Why Aperture has a very nice collection of image adjustment tools, it lacks the ability to perform any kind of distortion correction. If you’re shooting with a wide-angle lens that has trouble with barrel distortion, then you won’t have any way to correct these issues inside Aperture. Photoshop provides excellent barrel and pincushion distortion through the Lens Correction filter, but if you don’t have Photoshop you’re out of luck.
LensTweaker, a $30 application from TweakerSoft.com gives you a simple way to perform barrel and pincusion distortion. LensTweaker provides an interface consisting of a single dialog box that provides sliders for adding either barrel or pincushion warping to an image.
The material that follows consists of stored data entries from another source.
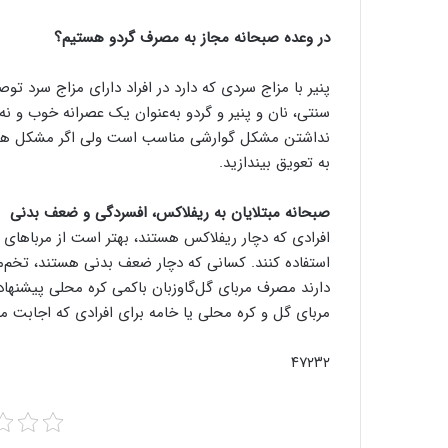
در وعده صبحانه مجاز به مصرف گردو هستیم؟
پنیر با مزاج سردی که دارد در افراد دارای مزاج سرد ت
سنتی، نان و پنیر و گردو به‌عنوان یک عصرانه خوب و 
نداشتن مشکل گوارشی مناسب است ولی اگر مشکل هضمی
به تعویق بیندازید.
صبحانه مبتلایان به ریفلاکس، افسردگی و ضعف بدنی
افرادی که دچار ریفلاکس هستند، بهتر است از مرباهای
استفاده کنند. کسانی که دچار ضعف بدنی هستند، تخم‌
دارند مصرف مربای گل‌گاوزبان باکمی کره محلی پیشنهاد
مربای گل و کره محلی یا خامه برای افرادی که اجابت مزا
۴۷۲۳۲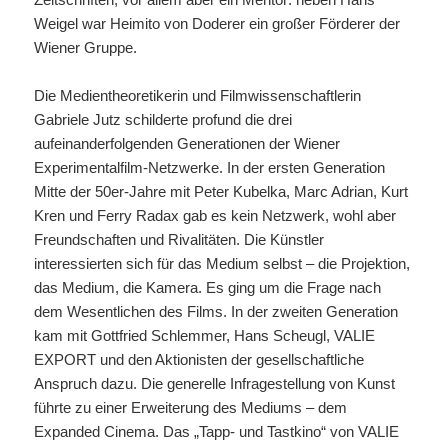
Weigel war Heimito von Doderer ein großer Förderer der
Wiener Gruppe.
Die Medientheoretikerin und Filmwissenschaftlerin
Gabriele Jutz schilderte profund die drei
aufeinanderfolgenden Generationen der Wiener
Experimentalfilm-Netzwerke.
In der ersten Generation
Mitte der 50er-Jahre mit Peter Kubelka, Marc Adrian, Kurt
Kren und Ferry Radax
gab es kein Netzwerk, wohl aber
Freundschaften und Rivalitäten. Die Künstler
i
– d
nteressierten sich für das Medium selbst
ie Projektion,
das Medium, die Kamera. Es ging um die Frage nach
dem Wesentlichen des Films.
In der zweiten Generation
kam mit Gottfried Schlemmer, Hans Scheugl, VALIE
EXPORT und den Aktionisten der gesellschaftliche
Die generelle Infragestellung von
Anspruch dazu.
Kunst
führte
zu einer Erweiterung des Mediums – dem
Expanded Cinema. Das „Tapp- und Tastkino“ von VALIE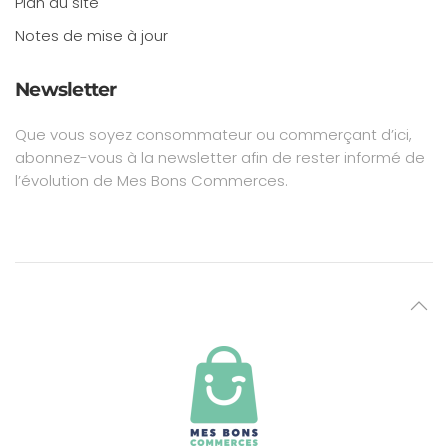
Plan du site
Notes de mise à jour
Newsletter
Que vous soyez consommateur ou commerçant d’ici,
abonnez-vous à la newsletter afin de rester informé de
l’évolution de Mes Bons Commerces.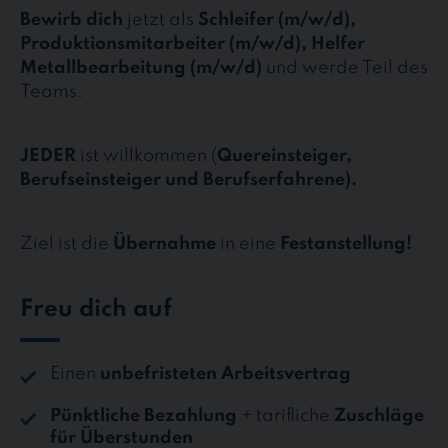
Bewirb dich
jetzt als
Schleifer (m/w/d),
Produktionsmitarbeiter (m/w/d), Helfer
Metallbearbeitung (m/w/d)
und werde Teil des
Teams.
JEDER
ist willkommen (
Quereinsteiger,
Berufseinsteiger und Berufserfahrene).
Ziel ist die
Übernahme
in eine
Festanstellung!
Freu dich auf
Einen
unbefristeten Arbeitsvertrag
Pünktliche Bezahlung
+ tarifliche
Zuschläge
für Überstunden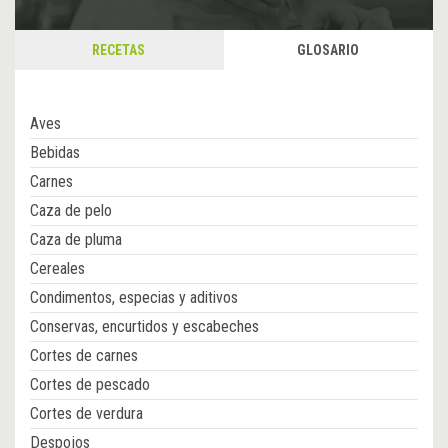
RECETAS
GLOSARIO
Aves
Bebidas
Carnes
Caza de pelo
Caza de pluma
Cereales
Condimentos, especias y aditivos
Conservas, encurtidos y escabeches
Cortes de carnes
Cortes de pescado
Cortes de verdura
Despojos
So, if your image has a bit of barrel distortion, you would warp it back to normal by adding a little pinchushioning.
LensTweaker provides two different sliders with different degrees of effect. The first slider is fairly coarse and allows you to make broad changes to your image. The second slider adds a degree of fine-tuning.
For automatic correction, LensTweaker allows you to profile a specific lens at a particular focal length. To profile a lens, you print out a test pattern and then shoot a picture of it with the lens at the appropriate focal length. LensTweaker provides an assistant that will analyze that image and create a profile designed specifically to remove the appropriate distortion from images shot with that lens at that focal length.
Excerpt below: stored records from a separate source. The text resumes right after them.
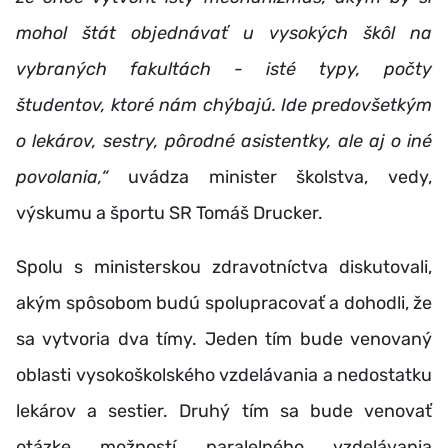
mohol štát objednávať u vysokých škôl na
vybraných fakultách - isté typy, počty
študentov, ktoré nám chýbajú. Ide predovšetkým
o lekárov, sestry, pôrodné asistentky, ale aj o iné
povolania,“
uvádza minister školstva, vedy,
výskumu a športu SR Tomáš Drucker.
Spolu s ministerskou zdravotníctva diskutovali,
akým spôsobom budú spolupracovať a dohodli, že
sa vytvoria dva tímy. Jeden tím bude venovaný
oblasti vysokoškolského vzdelávania a nedostatku
lekárov a sestier. Druhý tím sa bude venovať
otázke možností paralelného vzdelávania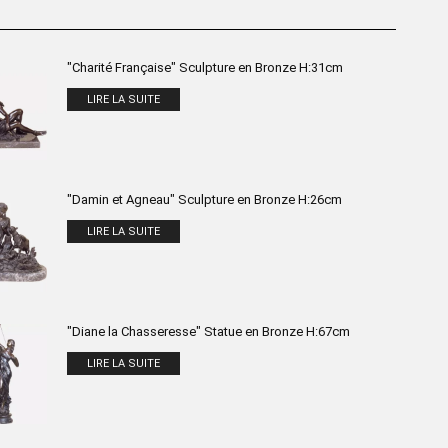
"Charité Française" Sculpture en Bronze H:31cm
LIRE LA SUITE
"Damin et Agneau" Sculpture en Bronze H:26cm
LIRE LA SUITE
"Diane la Chasseresse" Statue en Bronze H:67cm
LIRE LA SUITE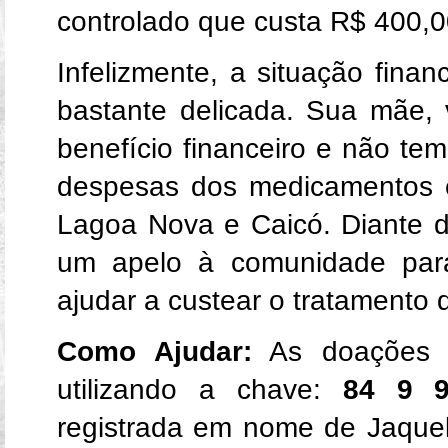
controlado que custa R$ 400,0
Infelizmente, a situação finan
bastante delicada. Sua mãe, 
benefício financeiro e não te
despesas dos medicamentos e 
Lagoa Nova e Caicó. Diante de
um apelo à comunidade para
ajudar a custear o tratamento 
Como Ajudar:
As doações p
utilizando a chave:
84 9 9
registrada em nome de Jaqueli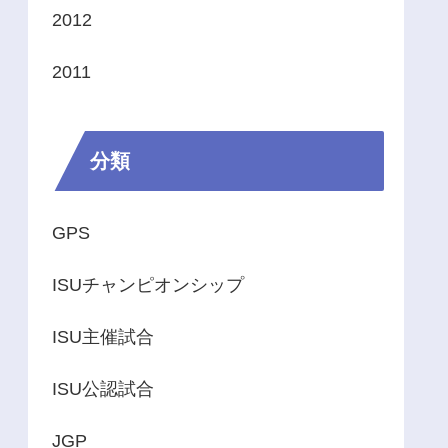
2012
2011
分類
GPS
ISUチャンピオンシップ
ISU主催試合
ISU公認試合
JGP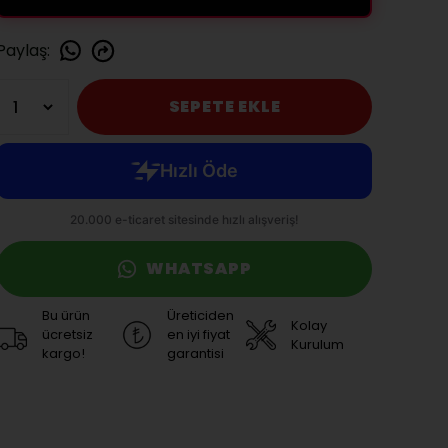
Paylaş
:
SEPETE EKLE
WHATSAPP
Bu ürün
Üreticiden
Kolay
ücretsiz
en iyi fiyat
Kurulum
kargo!
garantisi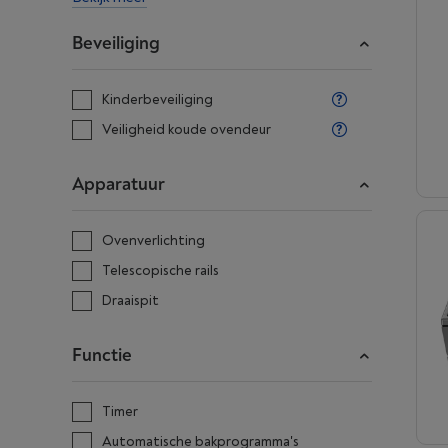
Beveiliging
Kinderbeveiliging
Veiligheid koude ovendeur
Apparatuur
Ovenverlichting
Telescopische rails
Draaispit
Functie
Timer
Automatische bakprogramma's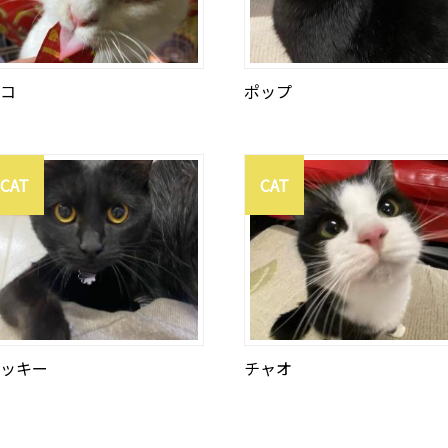
コ
ポップ
CAT
CAT
ッキー
チャオ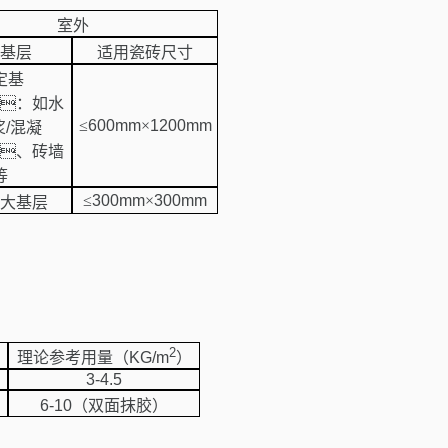
室外
基层
适用瓷砖尺寸
定基
：如水
≤
600mm
×
1200mm
浆
/
混凝
、砖墙
等
≤
300mm
×
300mm
大基层
：
2
理论参考用量（
KG/m
）
3-4.5
6-10
（双面抹胶）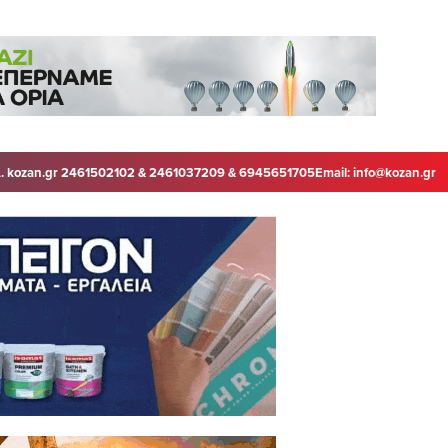
. kozan.gr 2461502102 & 2461037209 & 6945651705
Email:
info@kozan.gr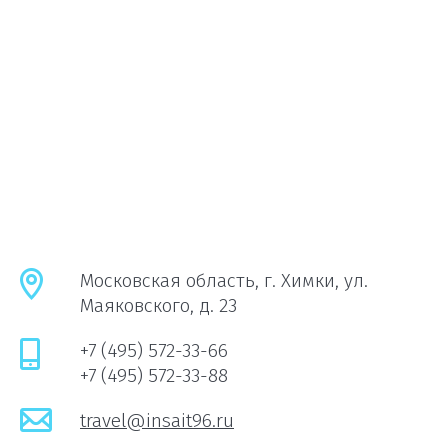
Московская область, г. Химки, ул.
Маяковского, д. 23
+7 (495) 572-33-66
+7 (495) 572-33-88
travel@insait96.ru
LensTweaker can’t handle raw files, so you’ll have to tell Aperture to export versions in TIFF or JPEG format. You can then correct these images in LensTweaker and import the results back into Aperture (or you could define LensTweaker as your External Editor, and round-trip your images from Aperture into LensTweaker). LensTweaker also provides straightening controls, and some simple image adjustments, though you’ll probably want to perform these operations in Aperture.
Most images that suffer from barrel distortion also have trouble with vignetting. Unfortunately, LensTweaker offers no tools for vignette correction, and neither does Aperture. Photoshop’s Lens Correction filter remains the best way to remove vignetting.
LensTweaker delivers good quality, although extreme corrections can end up a little soft. It’s definitely not suitable for dealing with extreme corrections, such as turning a fisheye image into a corrected rectilinear image. For 30 bucks, though, it offers a handy feature that Aperture sorely needs, and checking out the free demo is time well-spent.